> _Available records_:
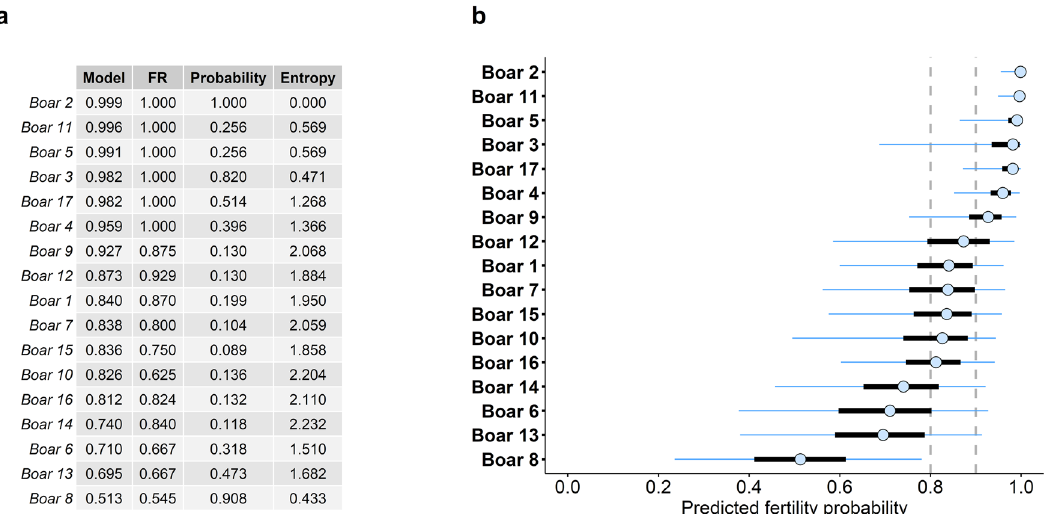
Fig. 4 Predicted fertility per boar. The values represent the median predicted fertility, expressed as probability of success (successful oocyte fertilisation). a Table of comparison between the estimated (posterior median) fertility, and the farrowing rate (FR), a commonly used measure of fertility. The boars are ranked in descending order according to the predictions of the model. The pseudo-probability (in a 1000 iteration bootstrap) is presented for each boar to p ð p Þ , where p is the probability of belonging to i th position) is used as a be ranked in the current position. Additionally, entropy (calculated as (cid:1) ∑ 17 i ¼ i ln i 1 measure of position diversity for each of the boars. Namely, a higher entropy corresponds to boars that can be found in a broader range of positions, whereas a lower entropy corresponds to more robust boars. The Kendall's correlation between the predicted rank and the FR rank was calculated at each bootstrap iteration, yielding a mean correlation of 0.826 ± 0.055 (ranging from 0.662 to 1.000), with a mean p value of 1.7 × 10 − 6 ± 6.2 × 10 − 6 (ranging from 5.5 × 10 − 15 to 8.2 × 10 − 5 ). b Predictions with their corresponding uncertainty around the median (open dot). 50% credible intervals (C.I.) are represented by thick, black lines, while 95% C.I. are represented with blue thin lines. Boars are sorted in descending order, according to their estimated fertility (median). The vertical dotted lines represent thresholds at 0.8 and 0.9, corresponding with the categorisation of boars (relatively low or high fertility,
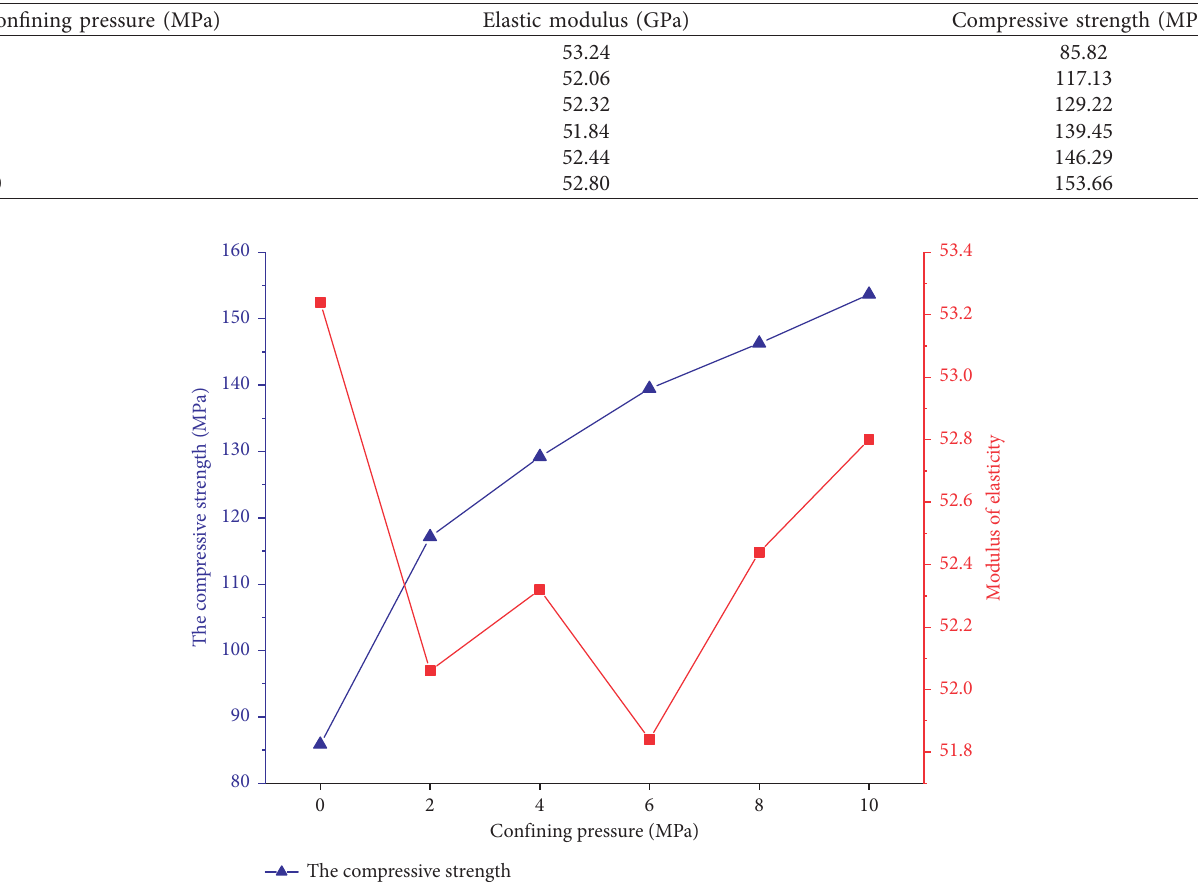
Table 2: Statistics of numerical calculation results of elastic modulus and compressive strength of shale.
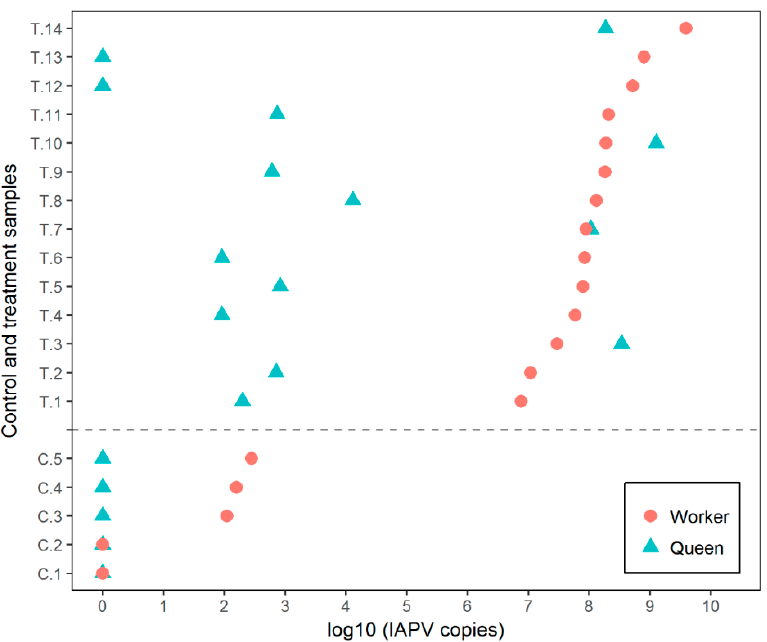
Figure 1. Israeli acute paralysis virus (IAPV) titers of worker and queen samples in control and treatment groups. IAPV-inoculated workers developed virus titers in the range of 7.62 × 10 6 to 3.91 × 10 9 copies/ µ L. Queens in trophallactic and direct physical contact with infected workers became also infected (IAPV titers ranged from 9 × 10 1 to 1.25 × 10 9 copies/ µ L). Two queens with infected workers showed no detectable virus. Queens in the control cages remained uninfected, even though accompanying workers in three experimental cages showed a low level of IAPV (1.09 × 10 2 to 2.78 × 10 2 copies/ µ L). Thus, IAPV titers were lower in queens than in the corresponding workers in 14 cases, while the opposite was true in only 3 cases. T = IAPV-infected workers, C = control workers.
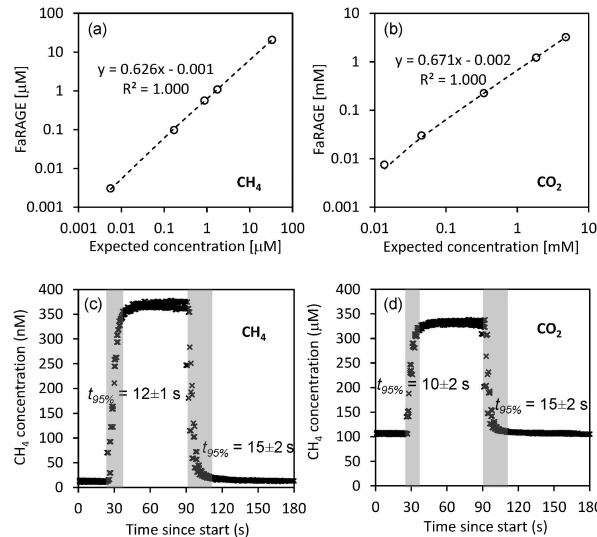
Figure 2. Performance of the Fast-Response Automated Gas Equi- librator (FaRAGE with a 2m tube in the gas–water mixing unit) for both dissolved CH 4 and CO 2 . (a, b) Correction equations for dissolved CH 4 and CO 2 , respectively, by referring FaRAGE mea- surements to expected concentrations measured using the manual headspace method. The dashed lines show a linear fit and the equa- tions are shown next to the lines. Note that in the two graphs both axes are log transformed. (c, d) Exemplary response time of FaRAGE for low-to-high and high-to-low concentration changes (water-to-gas mixing ratio 0.5). Triplicated tests were performed and the average response time was taken at the time point when 95% of the final concentration was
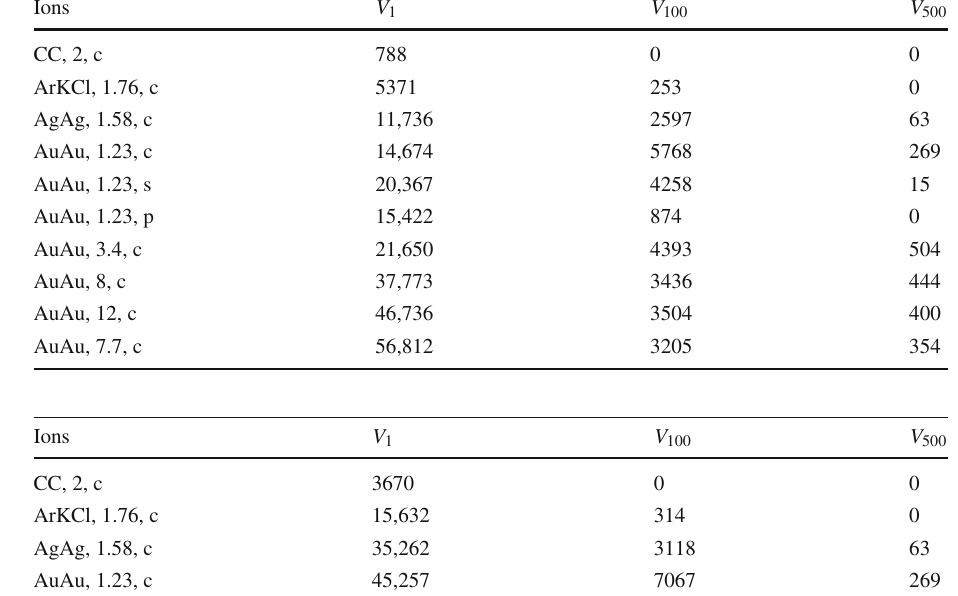
Table 12 Results for X < 0 . 3 and Y < 0 .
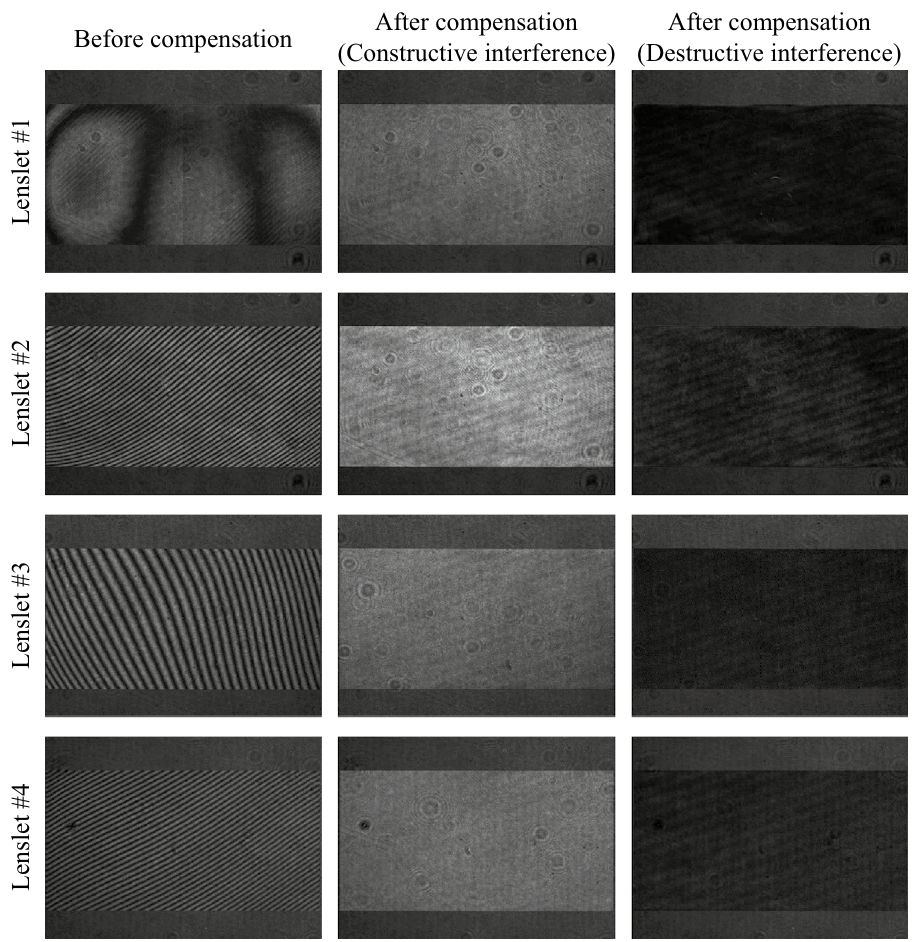
Figure 9. The interference pattern between the reference plane wave and the directional plane wave generated by lenslet #1 to lenslet #4. The aberration pattern is flattened by compensation using the measured wavefront. By changing the piston phase of the wavefront, constructive and destructive interference can be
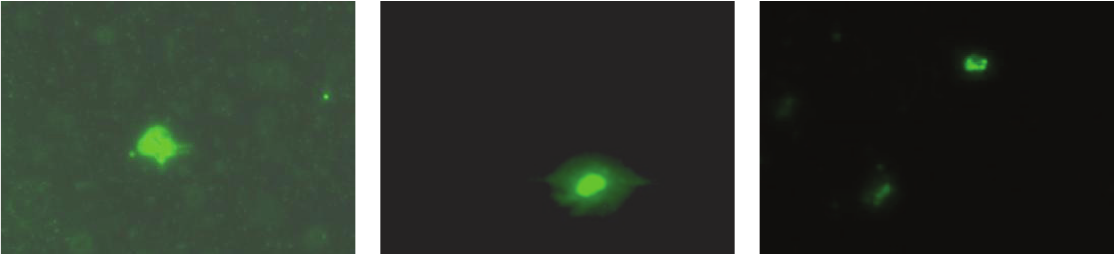
Figure 2: Indirect immunofluorescence demonstrating pax-6, isl-1, and pdx-1, from left to right, × 100.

> _Problem details_: From the material above, please return each line containing "lower".

> _Output of the exercise_:
Fig. 4 Predicted fertility per boar. The values represent the median predicted fertility, expressed as probability of success (successful oocyte fertilisation). a Table of comparison between the estimated (posterior median) fertility, and the farrowing rate (FR), a commonly used measure of fertility. The boars are ranked in descending order according to the predictions of the model. The pseudo-probability (in a 1000 iteration bootstrap) is presented for each boar to p ð p Þ , where p is the probability of belonging to i th position) is used as a be ranked in the current position. Additionally, entropy (calculated as (cid:1) ∑ 17 i ¼ i ln i 1 measure of position diversity for each of the boars. Namely, a higher entropy corresponds to boars that can be found in a broader range of positions, whereas a lower entropy corresponds to more robust boars. The Kendall's correlation between the predicted rank and the FR rank was calculated at each bootstrap iteration, yielding a mean correlation of 0.826 ± 0.055 (ranging from 0.662 to 1.000), with a mean p value of 1.7 × 10 − 6 ± 6.2 × 10 − 6 (ranging from 5.5 × 10 − 15 to 8.2 × 10 − 5 ). b Predictions with their corresponding uncertainty around the median (open dot). 50% credible intervals (C.I.) are represented by thick, black lines, while 95% C.I. are represented with blue thin lines. Boars are sorted in descending order, according to their estimated fertility (median). The vertical dotted lines represent thresholds at 0.8 and 0.9, corresponding with the categorisation of boars (relatively low or high fertility,
Figure 1. Israeli acute paralysis virus (IAPV) titers of worker and queen samples in control and treatment groups. IAPV-inoculated workers developed virus titers in the range of 7.62 × 10 6 to 3.91 × 10 9 copies/ µ L. Queens in trophallactic and direct physical contact with infected workers became also infected (IAPV titers ranged from 9 × 10 1 to 1.25 × 10 9 copies/ µ L). Two queens with infected workers showed no detectable virus. Queens in the control cages remained uninfected, even though accompanying workers in three experimental cages showed a low level of IAPV (1.09 × 10 2 to 2.78 × 10 2 copies/ µ L). Thus, IAPV titers were lower in queens than in the corresponding workers in 14 cases, while the opposite was true in only 3 cases. T = IAPV-infected workers, C = control workers.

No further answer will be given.